What the exercise asks —
Once the line with "This information is" is found, repeat exactly that line and every one after it until the data below ends, including the last line.

═════ Source material

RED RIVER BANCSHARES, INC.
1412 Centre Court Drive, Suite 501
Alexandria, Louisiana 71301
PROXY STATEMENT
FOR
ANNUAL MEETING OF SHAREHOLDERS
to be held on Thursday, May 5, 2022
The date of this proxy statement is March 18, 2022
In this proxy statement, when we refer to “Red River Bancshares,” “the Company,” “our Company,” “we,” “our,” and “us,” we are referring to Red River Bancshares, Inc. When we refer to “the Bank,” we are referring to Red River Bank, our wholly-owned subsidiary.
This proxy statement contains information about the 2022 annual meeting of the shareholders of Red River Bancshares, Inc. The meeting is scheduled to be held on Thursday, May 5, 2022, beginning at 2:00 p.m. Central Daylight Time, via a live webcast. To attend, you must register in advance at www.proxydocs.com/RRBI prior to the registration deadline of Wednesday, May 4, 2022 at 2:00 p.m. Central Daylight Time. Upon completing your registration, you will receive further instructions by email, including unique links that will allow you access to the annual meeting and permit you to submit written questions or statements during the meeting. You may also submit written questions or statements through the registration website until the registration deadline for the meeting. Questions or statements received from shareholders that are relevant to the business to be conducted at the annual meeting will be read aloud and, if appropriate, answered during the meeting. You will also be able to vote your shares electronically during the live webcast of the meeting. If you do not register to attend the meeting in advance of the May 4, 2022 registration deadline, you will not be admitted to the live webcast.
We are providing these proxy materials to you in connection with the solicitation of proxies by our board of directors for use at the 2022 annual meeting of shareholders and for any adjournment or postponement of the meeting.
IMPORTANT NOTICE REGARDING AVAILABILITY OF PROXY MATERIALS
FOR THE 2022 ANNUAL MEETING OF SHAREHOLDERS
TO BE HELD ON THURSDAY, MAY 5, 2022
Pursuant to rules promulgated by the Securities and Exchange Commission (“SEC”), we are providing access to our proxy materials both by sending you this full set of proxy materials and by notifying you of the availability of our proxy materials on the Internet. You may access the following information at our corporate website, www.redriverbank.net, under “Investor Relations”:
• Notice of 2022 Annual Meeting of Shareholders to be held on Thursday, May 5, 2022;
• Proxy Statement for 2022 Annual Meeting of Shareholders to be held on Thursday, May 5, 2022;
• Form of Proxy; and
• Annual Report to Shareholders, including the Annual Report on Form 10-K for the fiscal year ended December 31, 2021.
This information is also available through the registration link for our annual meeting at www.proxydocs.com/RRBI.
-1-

══════════

Task output —
This information is also available through the registration link for our annual meeting at www.proxydocs.com/RRBI.
-1-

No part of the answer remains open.